Text shown.
Example 1: Let $\vec{F}$ be the force acting on a particle having a position vector $\vec{r}$ and $\vec{T}$ be the torque of this force about the origin. Then

1) $\vec{r} \cdot \vec{T}=0$ and $\vec{F} \cdot \vec{T} \neq 0$
2) $\vec{r} \cdot \vec{T} \neq 0$ and $\vec{F} \cdot \vec{T}=0$
3) $\vec{r} \cdot \vec{T} \neq 0$ and $\vec{F} \cdot \vec{T} \neq 0$
4) $\vec{r} \cdot \vec{T}=0$ and $\vec{F} \cdot \vec{T}=0$

Solution:

We know that $\vec{\tau}=\vec{r} \times \vec{f}$
The angle between $\mathrm{\tau}$ and $\mathrm{F}$ is $90^{\circ}$ and between $\mathrm{\tau}$ and $\mathrm{r}$ is 900 for example, if we take the dot product between two vectors as $\theta=90^{\circ} \Longrightarrow \cos \theta=\cos 90^{\circ}=0$
$
\begin{aligned}
& \vec{r} \cdot \vec{\tau}=\vec{r} \cdot(\vec{r} \times \vec{f})=0 \\
& \therefore \vec{f} \cdot \vec{\tau}=\vec{f} \cdot(\vec{r} \times \vec{f})=0
\end{aligned}
$

Hence, the answer is option (4).

Example 2: A force of $-F \hat{k}$ acts on $\mathrm{O}$, the origin of the coordinate system. The torque about the point $(1,-1)$ is :
1) $-F(\hat{i}-\hat{j})$
2) $F(\hat{i}-\hat{j})$
3) $-F(\hat{i}+\hat{j})$
4) $F(\hat{i}+\hat{j})$

Solution:

Torque -

$\vec{\tau}=\vec{r} \times \vec{F}$
wherein
This can be calculated by using either $\tau=r_1 F$ or $\tau=r \cdot F_1$ $r_1=$ perpendicular distance from the origin to the line of force.

Data to use.
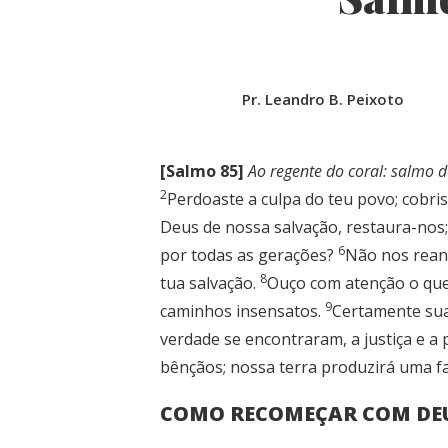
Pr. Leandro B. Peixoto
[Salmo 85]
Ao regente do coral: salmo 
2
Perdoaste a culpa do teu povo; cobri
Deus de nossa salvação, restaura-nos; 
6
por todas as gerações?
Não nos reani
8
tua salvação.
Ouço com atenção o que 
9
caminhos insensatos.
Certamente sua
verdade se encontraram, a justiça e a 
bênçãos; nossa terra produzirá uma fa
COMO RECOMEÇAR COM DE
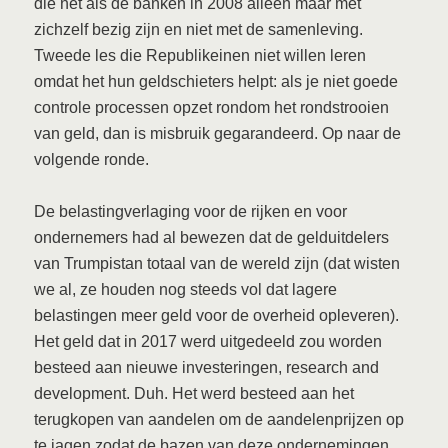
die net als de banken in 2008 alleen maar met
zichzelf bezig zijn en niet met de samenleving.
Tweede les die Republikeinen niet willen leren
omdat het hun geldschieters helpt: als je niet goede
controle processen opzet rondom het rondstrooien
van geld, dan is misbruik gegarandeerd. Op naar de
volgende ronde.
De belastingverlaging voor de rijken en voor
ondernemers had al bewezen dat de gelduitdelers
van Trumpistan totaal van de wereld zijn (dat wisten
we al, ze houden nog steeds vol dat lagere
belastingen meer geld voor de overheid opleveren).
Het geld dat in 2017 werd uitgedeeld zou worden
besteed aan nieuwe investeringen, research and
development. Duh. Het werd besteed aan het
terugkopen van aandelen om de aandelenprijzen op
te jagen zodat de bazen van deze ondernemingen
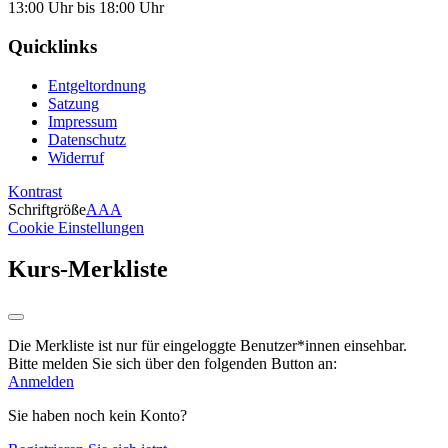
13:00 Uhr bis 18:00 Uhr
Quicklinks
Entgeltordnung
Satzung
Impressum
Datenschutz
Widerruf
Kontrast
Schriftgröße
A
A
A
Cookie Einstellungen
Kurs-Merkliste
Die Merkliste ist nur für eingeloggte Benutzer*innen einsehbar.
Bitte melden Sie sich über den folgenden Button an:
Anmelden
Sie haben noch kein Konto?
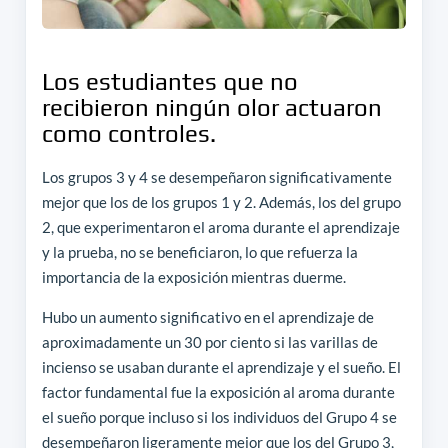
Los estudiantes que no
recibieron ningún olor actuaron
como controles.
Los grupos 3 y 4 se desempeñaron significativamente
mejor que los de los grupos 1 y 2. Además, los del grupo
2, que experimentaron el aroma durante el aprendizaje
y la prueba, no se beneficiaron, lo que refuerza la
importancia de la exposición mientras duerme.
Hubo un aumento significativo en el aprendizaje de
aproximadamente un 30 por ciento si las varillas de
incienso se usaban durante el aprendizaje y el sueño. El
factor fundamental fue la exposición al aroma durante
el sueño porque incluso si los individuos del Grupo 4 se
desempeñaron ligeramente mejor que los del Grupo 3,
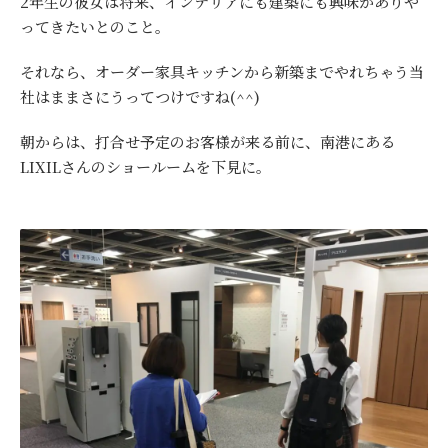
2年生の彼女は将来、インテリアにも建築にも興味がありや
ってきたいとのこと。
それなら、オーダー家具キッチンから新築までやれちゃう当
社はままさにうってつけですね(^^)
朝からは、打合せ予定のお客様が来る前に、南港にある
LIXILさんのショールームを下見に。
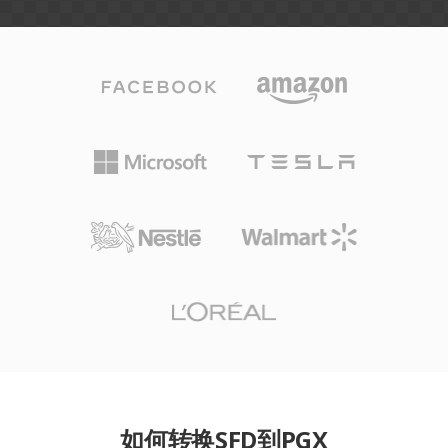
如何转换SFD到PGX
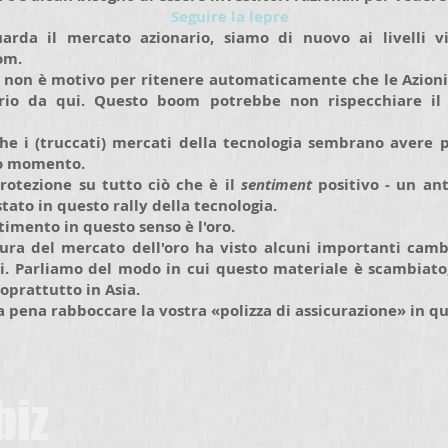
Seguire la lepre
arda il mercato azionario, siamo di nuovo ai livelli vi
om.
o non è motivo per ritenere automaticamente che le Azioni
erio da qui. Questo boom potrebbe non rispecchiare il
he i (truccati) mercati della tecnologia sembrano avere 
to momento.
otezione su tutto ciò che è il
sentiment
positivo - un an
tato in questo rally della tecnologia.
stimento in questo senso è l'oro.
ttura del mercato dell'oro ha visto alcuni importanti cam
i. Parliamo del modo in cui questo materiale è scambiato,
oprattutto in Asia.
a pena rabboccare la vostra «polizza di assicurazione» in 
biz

Prompt 1. Count the lines of the records that contain the string "della". Reply with the number only.
Prompt 2. Extend the worked examples on torque, picking up right after their final sentence.
The records are unrelated to the text.

Written answer 1. 2

Written answer 2.
$F_1=$ component of force perpendicular to line joining force.
given $\vec{\tau}=\vec{r} \times \vec{F}$
$
\begin{aligned}
& \vec{F}=-F \hat{k}, \vec{r}=\hat{i}-\hat{j} \\
& \therefore \quad \vec{r} \times \vec{F}=\left|\begin{array}{ccc}
\hat{i} & \hat{j} & \hat{k} \\
1 & -1 & 0 \\
0 & 0 & -F
\end{array}\right| \\
& =\hat{i} F-\hat{j}(-F)=F(\hat{i}+\hat{j})
\end{aligned}
$

Hence, the answer is option (4).

Example 3: A force of 40 N acts on a point B at the end of an L-shaped object, as shown in the figure. The angle θ that will produce the maximum moment of the force about point A is given by :

1) $\tan \theta=\frac{1}{2}$
2) $\tan \theta=2$
3) $\tan \theta=4$
4) $\tan \theta=\frac{1}{4}$

Solution:

Torque

$
\underset{\tau}{\vec{r}}=\underset{F}{\rightarrow}
$
wherein
This can be calculated by using either $\tau=r_1 F$ or $\tau=r \cdot F_1$
$r_1=$ perpendicular distance from the origin to the line of force.
$F_1$ = component of force perpendicular to line joining force.
torque about $\mathrm{A}=\tau_A=(F \cos \theta) \cdot 4+(F \sin \theta) \cdot 2$
for maximum torque
$
\frac{d \tau_A}{d \Theta}=0
$
or $\quad 4 f(-\sin \theta)+2 f \cos \theta=0$
$
2 \sin \theta=\cos \theta \text { or } \tan \theta=\frac{1}{2}
$

Hence, the answer is option (1).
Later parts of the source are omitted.